__Document section__.
"""

In January 2002, the Company established a qualified employee stock purchase plan (“ESPP”), the terms of which allow for qualified employees to participate in the purchase of designated shares of the Company’s common stock at a price equal to 85% of the lower of the closing price at the beginning or end of each quarterly stock purchase period.  On January 23, 2002, the Company filed with the SEC a Registration Statement on Form S-8 registering 2,000,000 shares of common stock for the ESPP.  During the nine months ended September 30, 2006, 21,546 shares of the Company’s common stock were issued out of its treasury shares pursuant to the ESPP at an average price of $31.45 per share for a total of $0.7 million.

SEASONALITY

The Company’s business is impacted by the general seasonal trends characteristic of the apparel and retail industries. U.S. retail operations are generally stronger in the third and fourth quarters, and U.S. wholesale operations generally experience stronger performance in the third quarter. The European operations are largely wholesale and operate with two primary selling seasons. Spring/Summer ships in the first quarter of the year and Fall/Winter in the third quarter. The European second and fourth quarters of the year are relatively small sales quarters. As the timing of the shipment of products may vary from year to year, the results for any particular quarter may not be indicative of results for the full year.

WHOLESALE BACKLOG

The backlog of wholesale orders at any given time is affected by various factors, including seasonality, cancellations, the scheduling of market weeks and manufacturing and shipment of products.  Accordingly, a comparison of backlogs of wholesale orders from period to period is not necessarily meaningful and may not be indicative of eventual actual shipments.

U.S. backlog

The Company maintains a model stock program in its basic denim products which generally allows replenishment of a customer’s inventory within 48 hours. The Company generally receives orders for fashion apparel 90 to 120 days prior to the time the products are delivered to stores.  Regarding our U.S. wholesale backlog, as we disclosed previously, the scheduling of market weeks can affect the amount of orders booked in the backlog compared to the same date in the prior year. This year’s backlog for product, as an example, reflected a shorter shipping period of about two months for men’s product compared to last year’s backlog. We estimate that if we were to exclude the additional orders from last year’s backlog to make the comparison consistent with the current year, then the current backlog would be up about 16% from the prior year. Not taking into account the impact of this change, our U.S. wholesale backlog as of October 28, 2006, consisting primarily of orders for fashion apparel, was approximately $44.7 million, compared to $41.7 million for such orders at October 29, 2005, or up 7%.

"""

Measuring device photo data:
"""

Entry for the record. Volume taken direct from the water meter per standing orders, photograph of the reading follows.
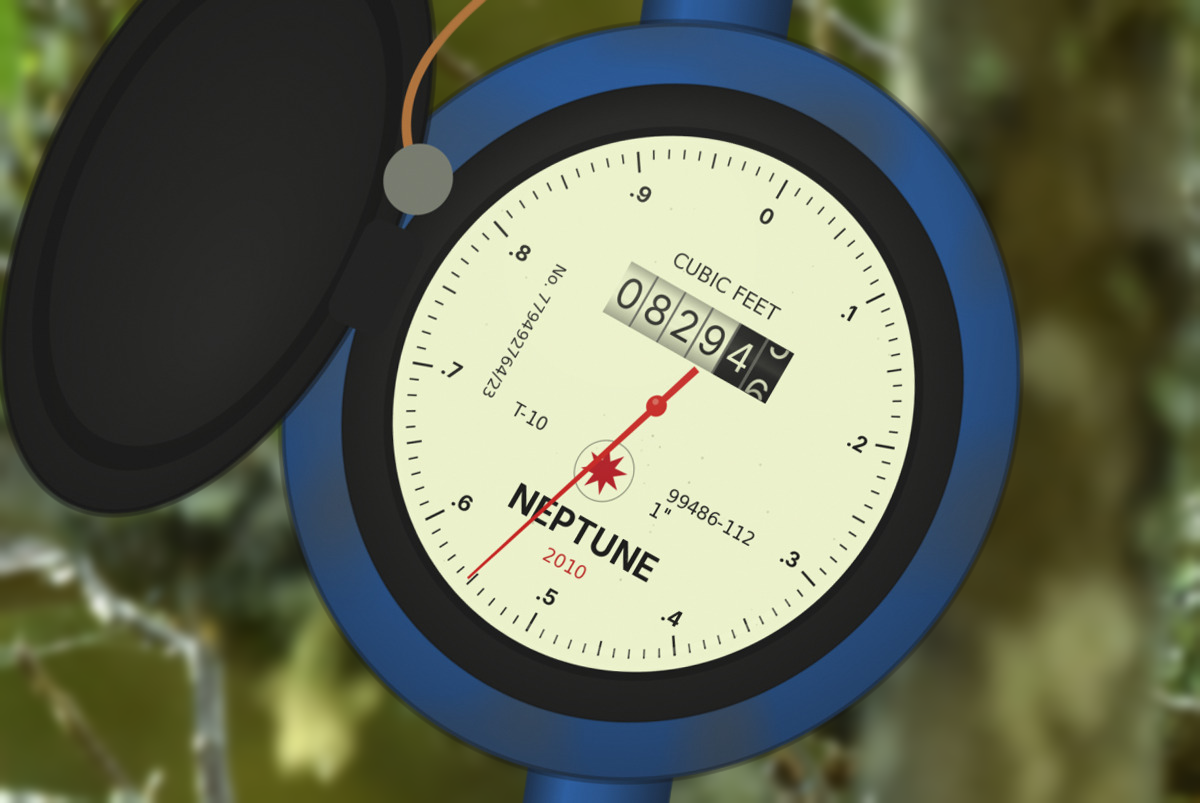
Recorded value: 82945.55 ft³
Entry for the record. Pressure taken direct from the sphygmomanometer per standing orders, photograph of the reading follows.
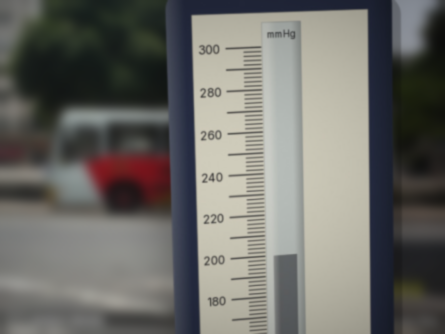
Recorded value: 200 mmHg
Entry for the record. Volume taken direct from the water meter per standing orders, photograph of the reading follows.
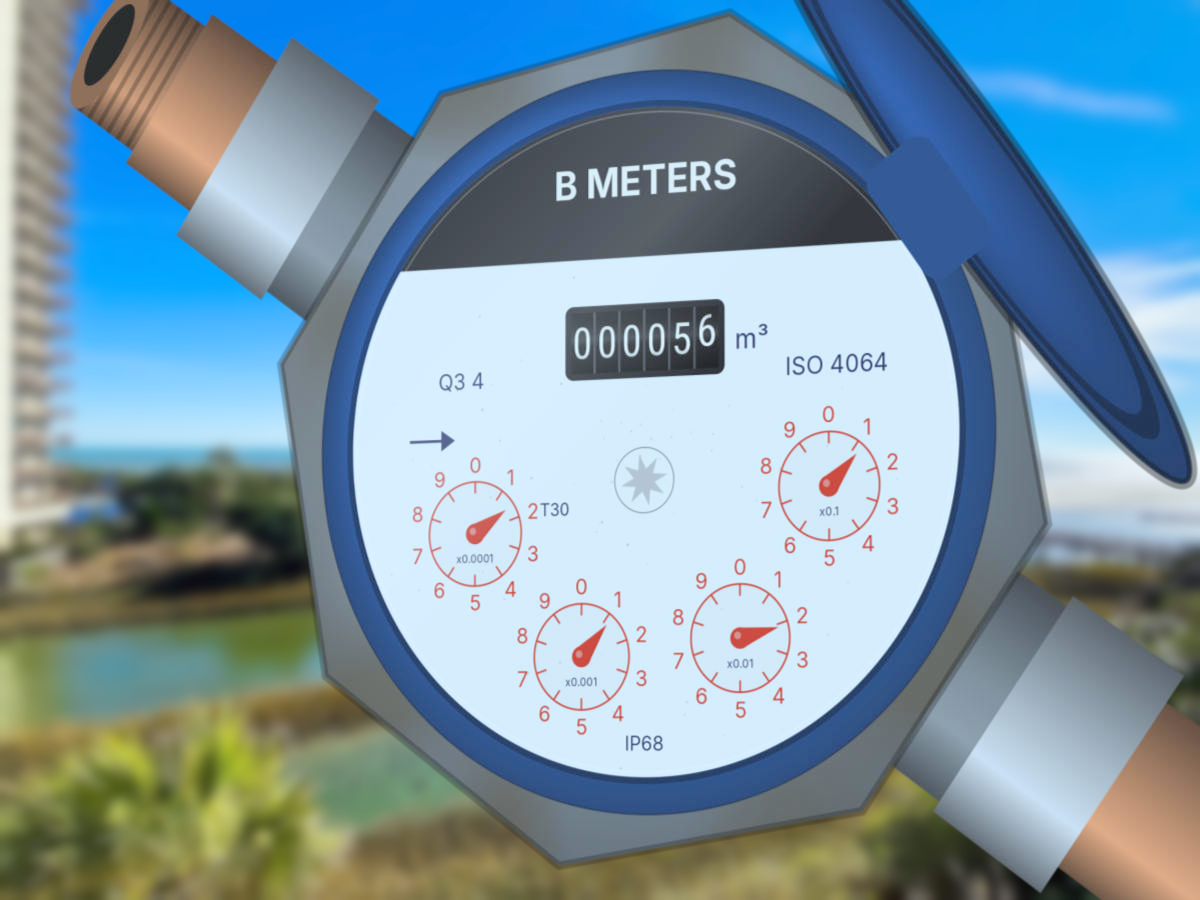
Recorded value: 56.1211 m³
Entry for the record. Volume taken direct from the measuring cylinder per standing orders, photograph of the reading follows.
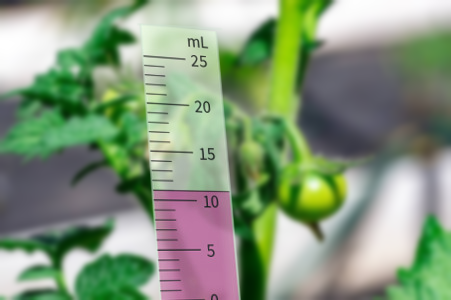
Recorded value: 11 mL
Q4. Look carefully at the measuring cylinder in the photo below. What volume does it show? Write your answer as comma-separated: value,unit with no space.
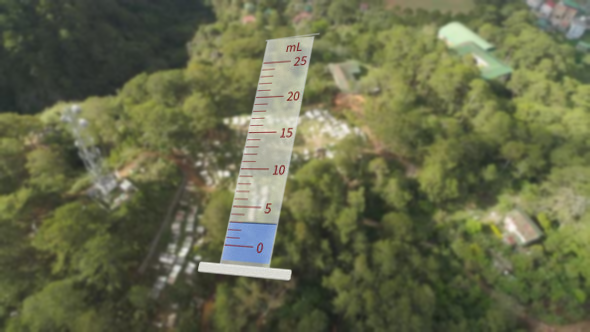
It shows 3,mL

"""

__Instructions to follow__. Write out the full document section above on the stock purchase plan, seasonality and wholesale backlog, reproducing every word and figure unchanged.

__Result below__.
In January 2002, the Company established a qualified employee stock purchase plan (“ESPP”), the terms of which allow for qualified employees to participate in the purchase of designated shares of the Company’s common stock at a price equal to 85% of the lower of the closing price at the beginning or end of each quarterly stock purchase period.  On January 23, 2002, the Company filed with the SEC a Registration Statement on Form S-8 registering 2,000,000 shares of common stock for the ESPP.  During the nine months ended September 30, 2006, 21,546 shares of the Company’s common stock were issued out of its treasury shares pursuant to the ESPP at an average price of $31.45 per share for a total of $0.7 million.

SEASONALITY

The Company’s business is impacted by the general seasonal trends characteristic of the apparel and retail industries. U.S. retail operations are generally stronger in the third and fourth quarters, and U.S. wholesale operations generally experience stronger performance in the third quarter. The European operations are largely wholesale and operate with two primary selling seasons. Spring/Summer ships in the first quarter of the year and Fall/Winter in the third quarter. The European second and fourth quarters of the year are relatively small sales quarters. As the timing of the shipment of products may vary from year to year, the results for any particular quarter may not be indicative of results for the full year.

WHOLESALE BACKLOG

The backlog of wholesale orders at any given time is affected by various factors, including seasonality, cancellations, the scheduling of market weeks and manufacturing and shipment of products.  Accordingly, a comparison of backlogs of wholesale orders from period to period is not necessarily meaningful and may not be indicative of eventual actual shipments.

U.S. backlog

The Company maintains a model stock program in its basic denim products which generally allows replenishment of a customer’s inventory within 48 hours. The Company generally receives orders for fashion apparel 90 to 120 days prior to the time the products are delivered to stores.  Regarding our U.S. wholesale backlog, as we disclosed previously, the scheduling of market weeks can affect the amount of orders booked in the backlog compared to the same date in the prior year. This year’s backlog for product, as an example, reflected a shorter shipping period of about two months for men’s product compared to last year’s backlog. We estimate that if we were to exclude the additional orders from last year’s backlog to make the comparison consistent with the current year, then the current backlog would be up about 16% from the prior year. Not taking into account the impact of this change, our U.S. wholesale backlog as of October 28, 2006, consisting primarily of orders for fashion apparel, was approximately $44.7 million, compared to $41.7 million for such orders at October 29, 2005, or up 7%.